### [Dataset extract]
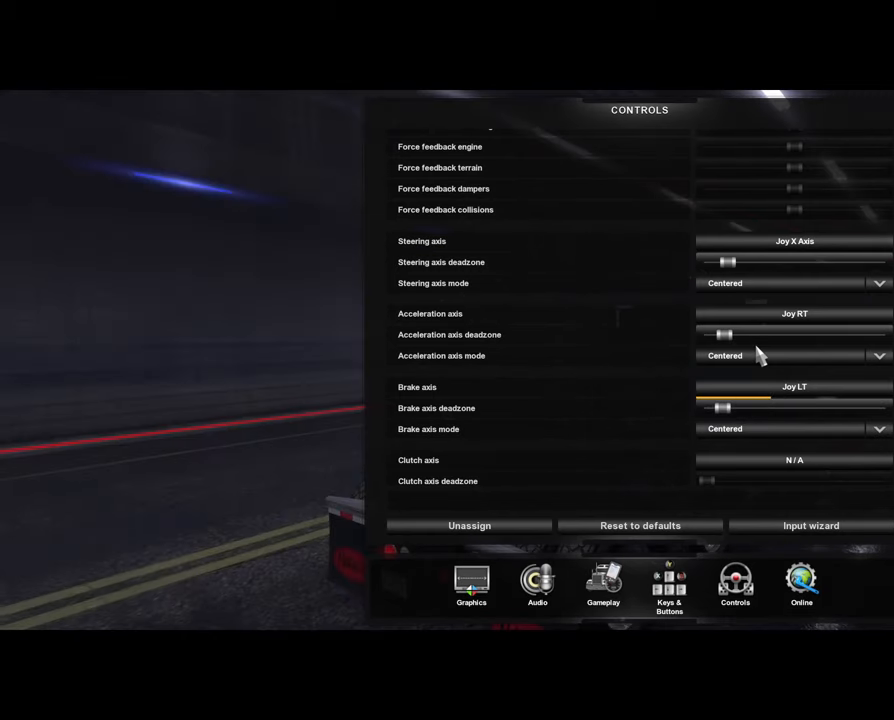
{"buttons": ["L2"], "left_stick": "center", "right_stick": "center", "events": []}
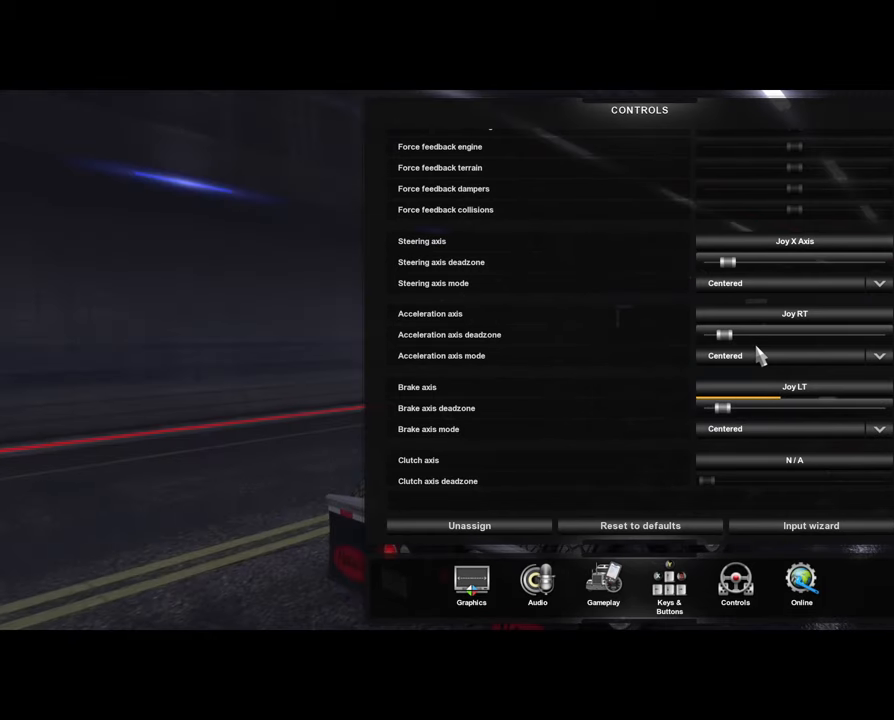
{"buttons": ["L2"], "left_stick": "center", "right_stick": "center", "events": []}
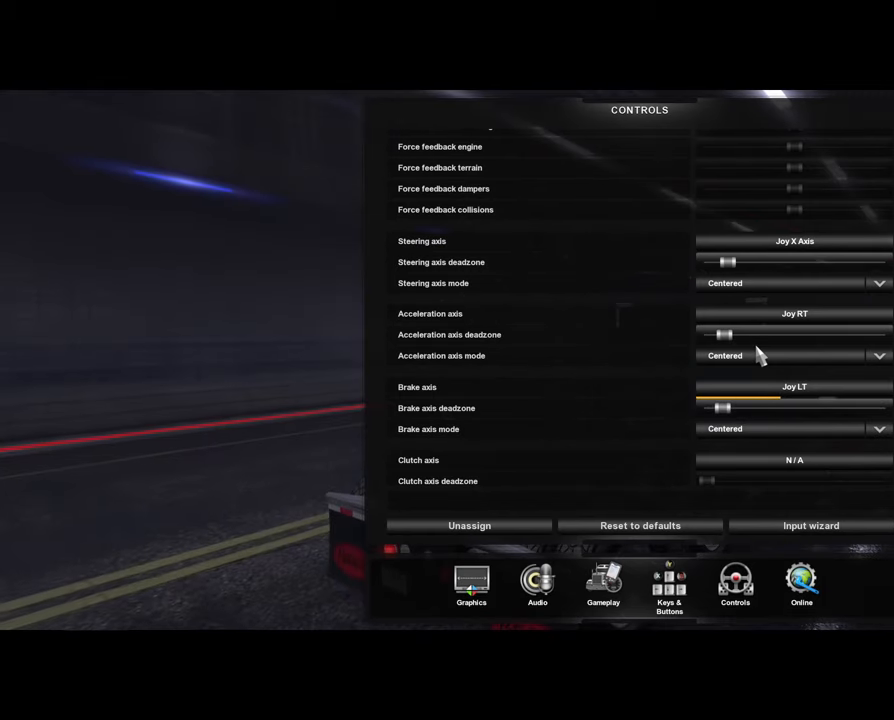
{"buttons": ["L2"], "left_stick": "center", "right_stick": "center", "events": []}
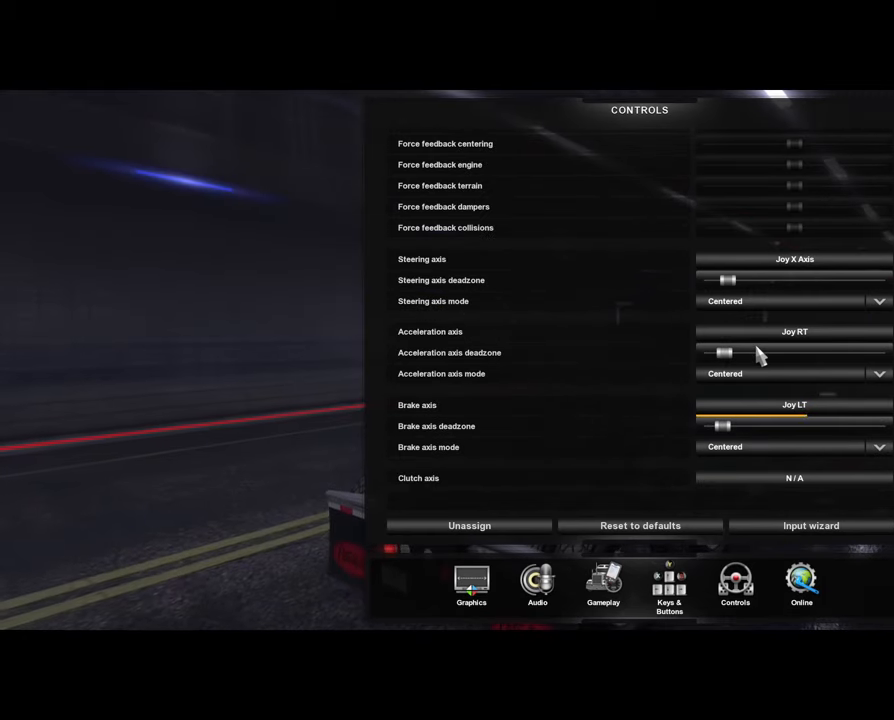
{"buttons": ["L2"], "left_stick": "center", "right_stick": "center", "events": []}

### [Work instructions]
The answer should be an exact copy of the material, with its pictures removed.

### [Solved exercise]
{"buttons": ["L2"], "left_stick": "center", "right_stick": "center", "events": []}
{"buttons": ["L2"], "left_stick": "center", "right_stick": "center", "events": []}
{"buttons": ["L2"], "left_stick": "center", "right_stick": "center", "events": []}
{"buttons": ["L2"], "left_stick": "center", "right_stick": "center", "events": []}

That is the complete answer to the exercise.